The scandals started in 2009.  Whether it's the veterans tuition checks scandal (not being sent out), the intentional misdiagnosis of Post-Traumatic Stress or any of the other scandals, the key detail is the secrecy.  The lack of transparency is ingrained and Henneberger's story gets at that with VA employees urged "to shut up or retire."

There has been no accountability in the VA.  Shinseki's resignation may be the first accountability since 2009.  The VA has been allowed to lie to Congress, they've been allowed to withhold information, they've been allowed to deny requests for named officials to testify, they've been allowed to ignore subpoenas from Congress.

This is the problem.

The current scandal results from this problem.

When there is neither accountability or transparency, you're going to have these scandals and the non-stop failures.

The next Secretary needs to address that.  US President Barack Obama needs to make clear that the VA must operate within the law -- that means recognizing that Congress exists to be a check on them as much as it exists to pass laws -- and that they must be transparent.  It should also be made clear that the VA will not be able to use two sets of lists (a real one and a fake one) or to alter results by chopping 41 days off (which the Inspector General revealed this week though the press ignored it) or disguise reality by redefining terms like "error."

The VA has been out of control for some time.  That didn't start with Shinseki, but the culture of secrecy worsened under Shinseki.
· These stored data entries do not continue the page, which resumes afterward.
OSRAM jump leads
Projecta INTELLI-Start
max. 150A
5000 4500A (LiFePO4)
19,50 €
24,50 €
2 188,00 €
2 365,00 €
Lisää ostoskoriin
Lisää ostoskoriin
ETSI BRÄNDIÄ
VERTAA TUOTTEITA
If veterans are going to be served, the next Secretary must make a commitment to transparency and accountability and he or she must have the full backing of Barack on this.





It's over, I'm done writing songs about love
There's a war going on
So I'm holding my gun with a strap and a glove
And I'm writing a song about war
And it goes
Na na na na na na na
I hate the war
Na na na na na na na
I hate the war
Na na na na na na na
I hate the war
Oh oh oh oh
-- "I Hate The War" (written by Greg Goldberg, on The Ballet's Mattachine!)


The number of US service members the Dept of Defense states died in the Iraq War is [PDF format warning] 4489.